China’s 10 Red Lines in the South China Sea

With the publication of its latest map, China has declared “mapware” in the Western Pacific.

Last week, Beijing made another move to bolster its South China Sea claims that is sure to turn heads. And no, it was not the placement of another oil rig off of Vietnam’s coast. This one is much more slick and designed to slowly advance China’s real strategy to gain control of the area: to win the perception game at home and abroad.

So what did China do this time? It published a new official map of its territory. So the first thing you are probably asking — and rightly so — is how could something so mundane actually be news? In this new map Beijing essentially claims as sovereign territory almost all the disputed area of the South China Sea (and parts of territory it has in dispute with India). China’s new strategy seems quite clear and mimics one of the classic scenes of that that quintessential American sales scam movie Boiler Room: act as if (warning, the language is of adult nature) you are the sovereign ruler of a territory — by patrolling it, by claiming and locating natural resources and issuing maps showing you control it — and you slowly over time beat down other claimants who can’t match your actions.

Using such a strategy, or what I call “Mapfare,” is certainly not new for Beijing. Veteran Diplomat readers will recall the controversy in late 2012 when Beijing issued new passports with map photos that caused quite a stir in the region.

This new challenge in the form of a map feels a little different. Look at the actual map. You will notice we are not dealing with the infamous nine-dash line anymore: we now have ten such lines. Considering Beijing’s increasingly aggressive moves in both the East and South China Seas in recent months, these expanded areas seem to constitute what areas China considers part of its “core interests.” From the waters off of Taiwan all the way down to Indonesia’s coast, to put it simply, anything in inside these red lines is a no-go zone for Beijing.

China will fight with all means necessary to secure its claims — essentially declaring ten red lines in the South China Sea that are not to be crossed. It will use anything short of kinetic conflict to exercise dominance in this part of Asia. And if conflict did come, well Beijing has all sort of anti-access tools at its disposal to give any great power navy a hard time, knowing its growing military power is becoming harder to match. Over the past several years, China has made it clear it will continue pushing its claims until stated goals — while distant fantasies just a few years ago — slowly become reality.

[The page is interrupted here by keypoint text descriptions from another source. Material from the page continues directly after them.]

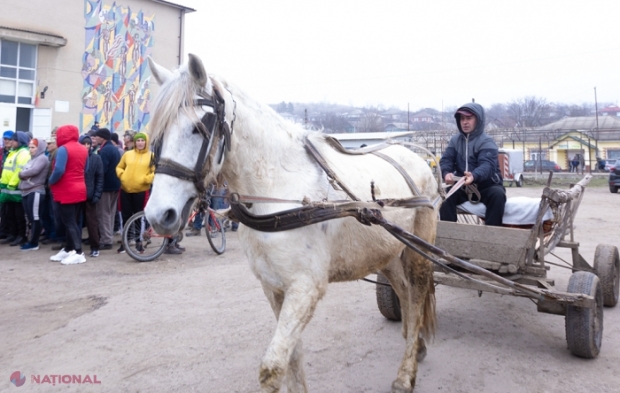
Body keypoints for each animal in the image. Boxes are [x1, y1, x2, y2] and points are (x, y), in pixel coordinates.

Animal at [145, 53, 440, 390]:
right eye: (157, 133)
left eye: (198, 127)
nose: (159, 215)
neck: (277, 186)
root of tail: (418, 158)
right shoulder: (274, 287)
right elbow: (293, 357)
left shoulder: (305, 288)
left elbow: (272, 368)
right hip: (386, 253)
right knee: (405, 293)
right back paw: (415, 345)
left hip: (418, 253)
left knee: (417, 296)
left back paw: (405, 374)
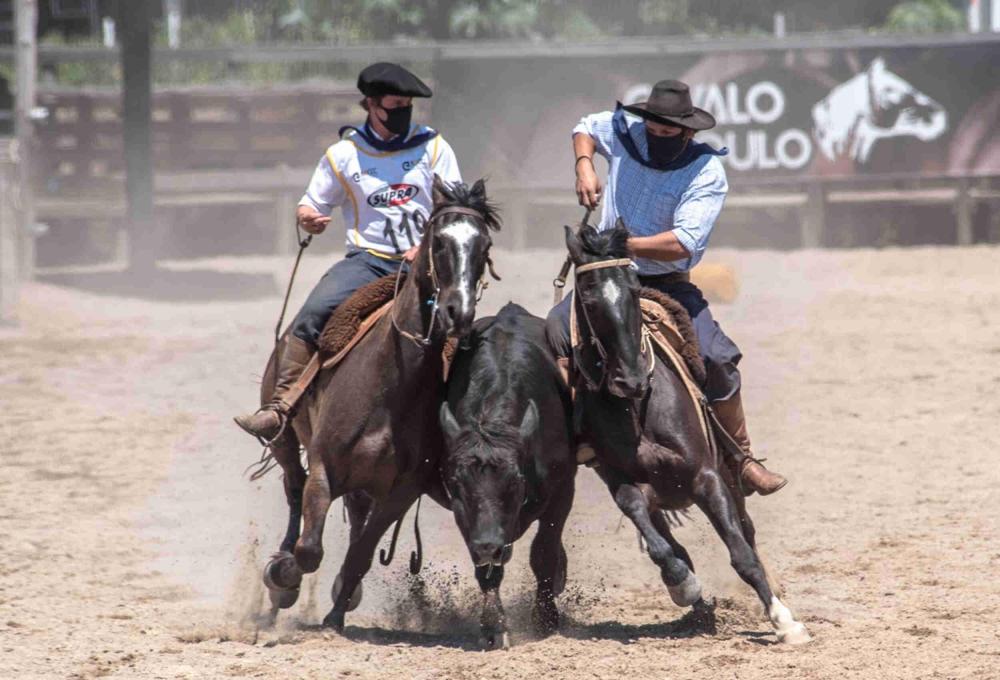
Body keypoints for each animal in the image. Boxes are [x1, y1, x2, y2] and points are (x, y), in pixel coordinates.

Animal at [254, 178, 496, 628]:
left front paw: (336, 615)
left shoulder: (399, 492)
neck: (389, 386)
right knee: (293, 487)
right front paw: (284, 576)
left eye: (484, 245)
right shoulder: (324, 469)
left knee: (354, 522)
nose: (458, 311)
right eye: (439, 241)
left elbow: (361, 555)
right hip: (285, 440)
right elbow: (309, 549)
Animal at [440, 302, 576, 648]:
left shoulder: (562, 491)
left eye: (516, 480)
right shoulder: (467, 518)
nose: (490, 545)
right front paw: (493, 624)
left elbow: (543, 553)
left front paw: (546, 618)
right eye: (458, 483)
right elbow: (486, 569)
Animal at [564, 223, 812, 644]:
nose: (630, 379)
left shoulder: (707, 478)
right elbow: (662, 545)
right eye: (588, 298)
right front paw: (684, 585)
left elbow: (741, 554)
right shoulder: (623, 483)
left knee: (746, 531)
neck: (638, 408)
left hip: (730, 477)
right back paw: (697, 606)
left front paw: (785, 622)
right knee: (670, 541)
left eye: (633, 290)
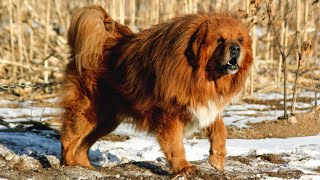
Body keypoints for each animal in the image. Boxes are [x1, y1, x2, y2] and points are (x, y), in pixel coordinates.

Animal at [60, 4, 252, 175]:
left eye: (240, 39)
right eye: (219, 39)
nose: (236, 48)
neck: (199, 75)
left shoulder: (204, 104)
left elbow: (220, 130)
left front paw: (217, 159)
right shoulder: (169, 115)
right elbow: (176, 146)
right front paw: (184, 168)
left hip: (106, 120)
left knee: (82, 145)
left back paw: (85, 166)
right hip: (88, 111)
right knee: (68, 139)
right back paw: (70, 164)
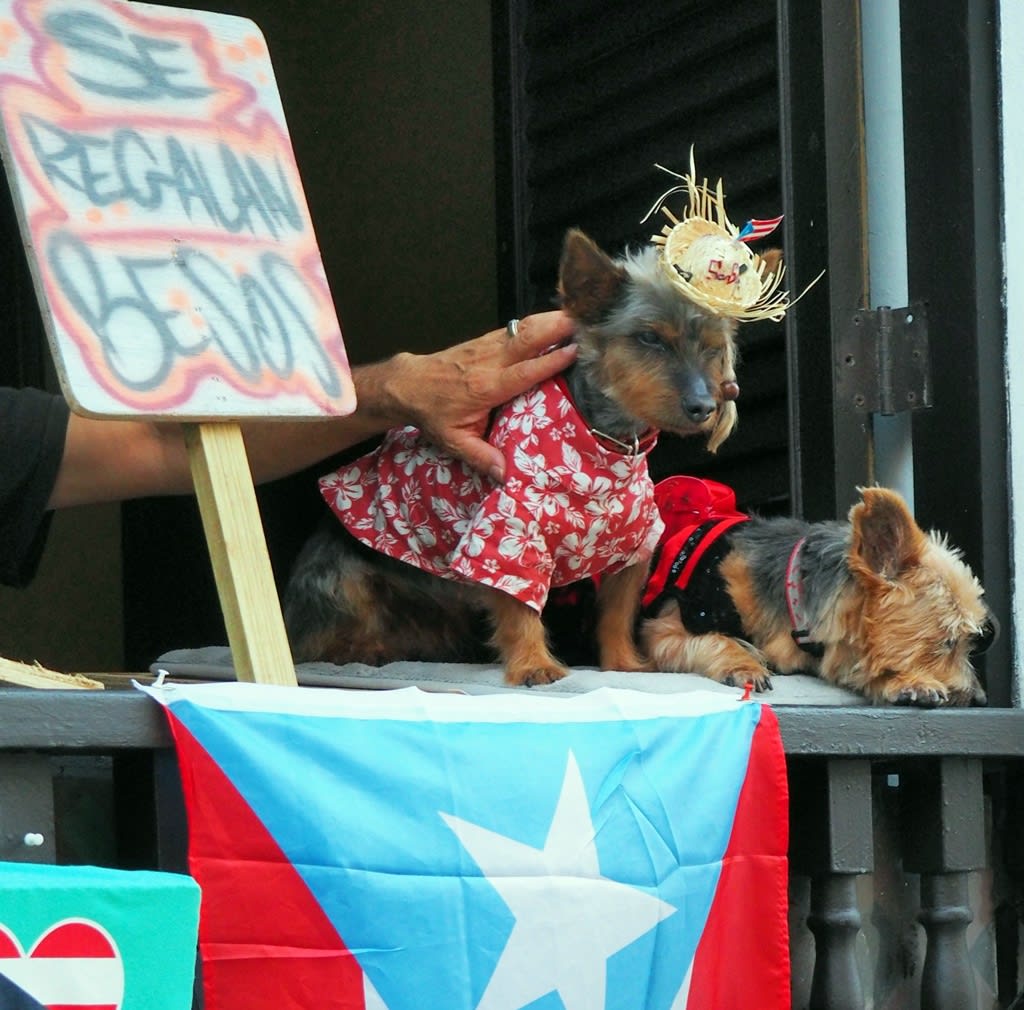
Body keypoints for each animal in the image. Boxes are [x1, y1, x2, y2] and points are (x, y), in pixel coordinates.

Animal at [638, 477, 991, 704]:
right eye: (947, 642)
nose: (981, 699)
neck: (791, 590)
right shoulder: (666, 629)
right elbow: (714, 641)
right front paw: (744, 665)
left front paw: (906, 684)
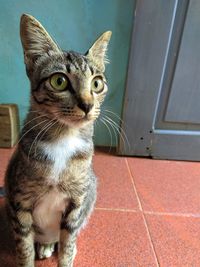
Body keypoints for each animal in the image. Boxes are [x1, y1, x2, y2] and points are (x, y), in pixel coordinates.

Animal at [4, 14, 111, 267]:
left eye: (97, 83)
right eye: (59, 81)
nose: (87, 105)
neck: (63, 139)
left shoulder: (75, 206)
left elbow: (67, 246)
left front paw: (67, 255)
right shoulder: (20, 203)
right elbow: (24, 249)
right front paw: (27, 256)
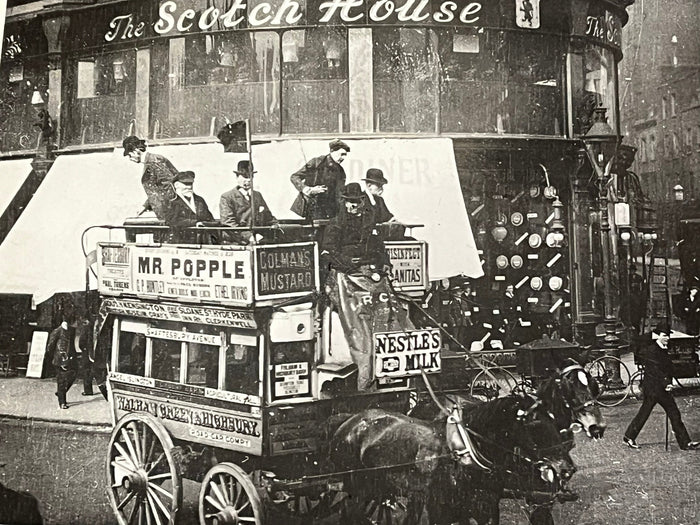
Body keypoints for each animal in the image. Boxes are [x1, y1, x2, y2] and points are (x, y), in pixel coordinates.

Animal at [328, 396, 576, 520]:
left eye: (554, 419)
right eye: (533, 423)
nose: (567, 469)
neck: (465, 453)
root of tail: (348, 422)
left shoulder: (486, 508)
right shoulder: (441, 508)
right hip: (358, 489)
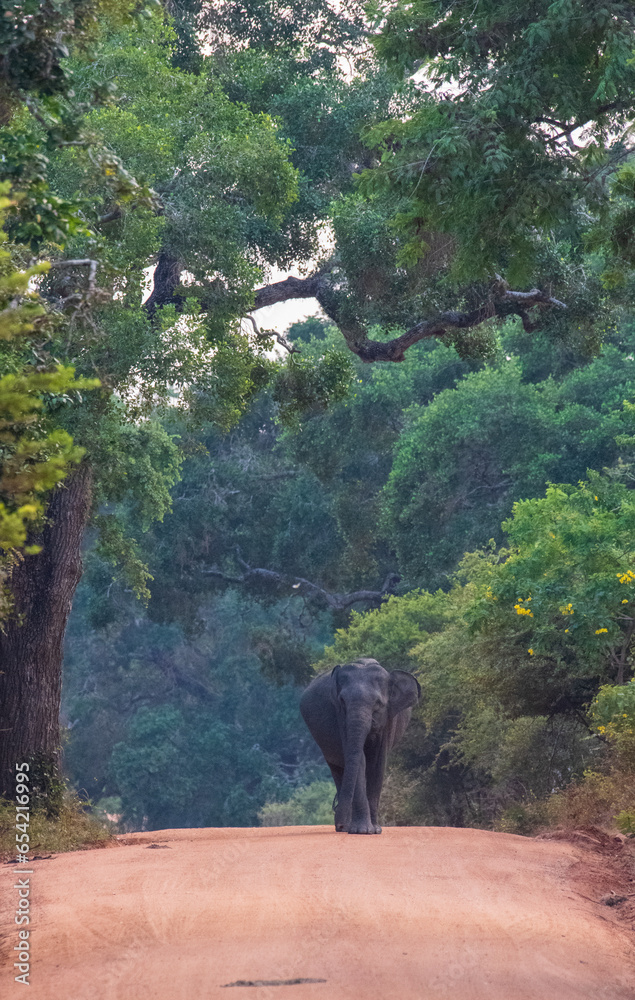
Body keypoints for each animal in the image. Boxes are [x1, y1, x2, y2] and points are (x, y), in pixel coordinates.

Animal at [299, 657, 421, 834]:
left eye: (378, 703)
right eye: (342, 701)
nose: (339, 825)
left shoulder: (388, 719)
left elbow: (376, 763)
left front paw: (375, 830)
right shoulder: (340, 717)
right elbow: (359, 760)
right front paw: (362, 831)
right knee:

While the United States is clearly distracted by events in Iraq and Ukraine, Washington needs to worry about what is happening in Asia. With over $5 trillion dollars’ worth of sea-borne trade passing through what Robert D. Kaplan rightly named Asia’s Cauldron, the South China Sea is a test case for whether the idea of the maritime commons, open to any and all sea trading nations, will survive in its present form. If China is slowly allowed to alter the status quo and take control of the South China Sea as its sovereign territory, a dangerous precedent would be set. Who is to say Beijing would not export this example to the East China Sea or Russia would not follow by example in the Arctic. As sad as it is, maps are now weapons in a much larger struggle. Take notice Washington. Beijing has.